ECLI:NL:RBUTR:2008:BD0389
Rechtbank Utrecht
- Eerste aanleg - enkelvoudig
- H.C.A. Walda
- Rechtspraak.nl
Ontslag op staande voet en de vereisten voor rechtsgeldigheid in het arbeidsrecht
In deze zaak heeft de kantonrechter van de Rechtbank Utrecht op 16 januari 2008 uitspraak gedaan in een geschil tussen een werknemer, aangeduid als [naam eisende partij], en haar werkgever, de besloten vennootschap Dirx Drogisterijen B.V. De werknemer had een vordering ingesteld tegen Dirx, omdat zij van mening was dat haar ontslag op staande voet, dat op 28 maart 2007 was gegeven, nietig was. De werknemer stelde dat er geen dringende reden was voor het ontslag en dat de opzegging niet onverwijld was geschied.
De kantonrechter heeft vastgesteld dat Dirx de werknemer tweemaal had gewaarschuwd dat bij een volgende overtreding van het bedrijfsreglement ontslag op staande voet zou volgen. De werknemer was in dienst getreden op 16 juli 2003 en had zich niet gehouden aan de bedrijfsregels, waaronder het dragen van bedrijfskleding. Op 20 maart 2007 was de werknemer in haar gewone kleding aan het werk, wat door een medewerker van Dirx was opgemerkt. De kantonrechter oordeelde dat Dirx, ondanks de eerdere waarschuwingen, onvoldoende tijd had genomen om juridisch advies in te winnen voordat het ontslag werd gegeven.

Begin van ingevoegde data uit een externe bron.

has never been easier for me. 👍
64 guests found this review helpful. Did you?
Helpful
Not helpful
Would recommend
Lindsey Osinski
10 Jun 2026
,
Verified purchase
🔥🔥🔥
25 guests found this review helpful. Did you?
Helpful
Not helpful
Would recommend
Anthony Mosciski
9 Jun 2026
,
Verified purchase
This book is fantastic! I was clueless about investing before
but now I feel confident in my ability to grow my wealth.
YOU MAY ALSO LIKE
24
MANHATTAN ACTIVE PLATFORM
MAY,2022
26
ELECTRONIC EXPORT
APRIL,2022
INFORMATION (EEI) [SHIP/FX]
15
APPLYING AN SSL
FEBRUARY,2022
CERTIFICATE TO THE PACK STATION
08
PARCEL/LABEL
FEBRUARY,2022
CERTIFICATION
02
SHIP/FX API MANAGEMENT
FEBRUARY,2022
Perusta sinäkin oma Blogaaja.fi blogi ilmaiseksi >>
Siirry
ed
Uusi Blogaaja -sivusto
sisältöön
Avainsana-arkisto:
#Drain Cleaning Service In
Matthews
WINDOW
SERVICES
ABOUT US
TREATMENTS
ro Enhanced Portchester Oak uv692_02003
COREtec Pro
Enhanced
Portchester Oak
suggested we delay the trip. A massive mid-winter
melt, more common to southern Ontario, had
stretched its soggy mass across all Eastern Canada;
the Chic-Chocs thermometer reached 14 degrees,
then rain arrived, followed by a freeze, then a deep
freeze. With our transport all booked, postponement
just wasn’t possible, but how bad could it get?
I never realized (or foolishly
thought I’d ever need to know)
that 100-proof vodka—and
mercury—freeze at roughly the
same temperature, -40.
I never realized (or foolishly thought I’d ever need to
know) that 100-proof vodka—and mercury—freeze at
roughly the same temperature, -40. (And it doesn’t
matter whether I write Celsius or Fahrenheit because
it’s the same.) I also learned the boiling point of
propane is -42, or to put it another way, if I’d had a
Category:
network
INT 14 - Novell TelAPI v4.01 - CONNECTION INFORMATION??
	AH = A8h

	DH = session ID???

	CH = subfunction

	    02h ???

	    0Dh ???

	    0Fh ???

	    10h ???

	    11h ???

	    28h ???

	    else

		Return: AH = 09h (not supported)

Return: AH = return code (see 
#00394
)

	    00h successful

De rechter concludeerde dat het ontslag op staande voet niet rechtsgeldig was, omdat Dirx niet onverwijld had gehandeld na de overtreding. De kantonrechter oordeelde dat de werknemer recht had op doorbetaling van haar loon tot 1 juli 2007, evenals op wettelijke verhogingen en rente over de achterstallige betalingen. Dirx werd veroordeeld tot betaling van een totaalbedrag van € 6.789,77 bruto, vermeerderd met wettelijke verhogingen en rente, en tot betaling van de proceskosten aan de zijde van de werknemer. Het vonnis werd uitvoerbaar bij voorraad verklaard.
Deze uitspraak benadrukt de noodzaak voor werkgevers om zorgvuldig om te gaan met ontslagen op staande voet en de vereisten voor rechtsgeldigheid, waaronder de noodzaak van een dringende reden en het vereiste van onverwijld handelen.